We were joined by outgoing Chairman Robin Broadhurst and colleagues from LandAid Foundation Partners Royal Bank of Scotland and Skanska.
Dr Carol Homden, Coram CEO, was our guide for the showcase visit, while Terry Woodham, contracts manager at Thomas Sinden, talked us through the construction of the new building.
Coram’s offices are a stone’s throw from the Foundling Museum, which tells the story of the Foundling Hospital, London’s first home to abandoned children. The hospital was founded by philanthropic pioneer Thomas Coram in the 18th century, and included artist William Hogarth and the composer George Frideric Handel among its notable benefactors.
Things have changed a lot since then, but the issues affecting “exposed and deserted young children” have not. Abandonment doesn’t just mean homelessness – children and young people loved by their parents but failed by society and its institutions often feel abandoned as well.
Detailing the aims of the charity and purpose of the building Carol said, “We have a duty to equip children for the world they live in, not the world we wished they live in.”

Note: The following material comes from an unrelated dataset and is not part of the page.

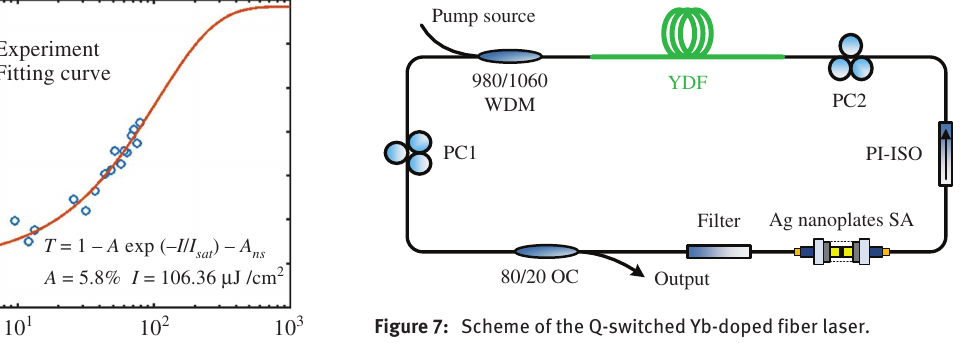
Figure 7: Scheme of the Q-switched Yb-doped fiber laser. WDM, wavelength division multiplexer; YDF, Yb-doped fiber; PC, polarization controller; PI-ISO, polarization-insensitive isolator; Filter, 1- μ m band pass filter; OC, optical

This means providing support and shelter to at-risk, trafficked or homeless children, and helping parents from disadvantaged backgrounds give their children the stable upbringing they deserve.
Therapy through music and art were at the heart of the original Foundling Hospital’s work. The Pear’s Pavilion, as a Centre for Creative Therapies, will continue to develop this specialist work.
A LandAid grant of £50,000 to create a purpose-built Youth Zone means Coram will be able to give emotionally vulnerable young people over the age of 14 one-to-one creative therapy.
LandAid also brokered pro bono advice for Coram from architecture firm LDA, who are helping to landscape the area around the pavilion to make it a fun and interactive playground.
The centre will officially open in March 2015, and we cannot wait to see it.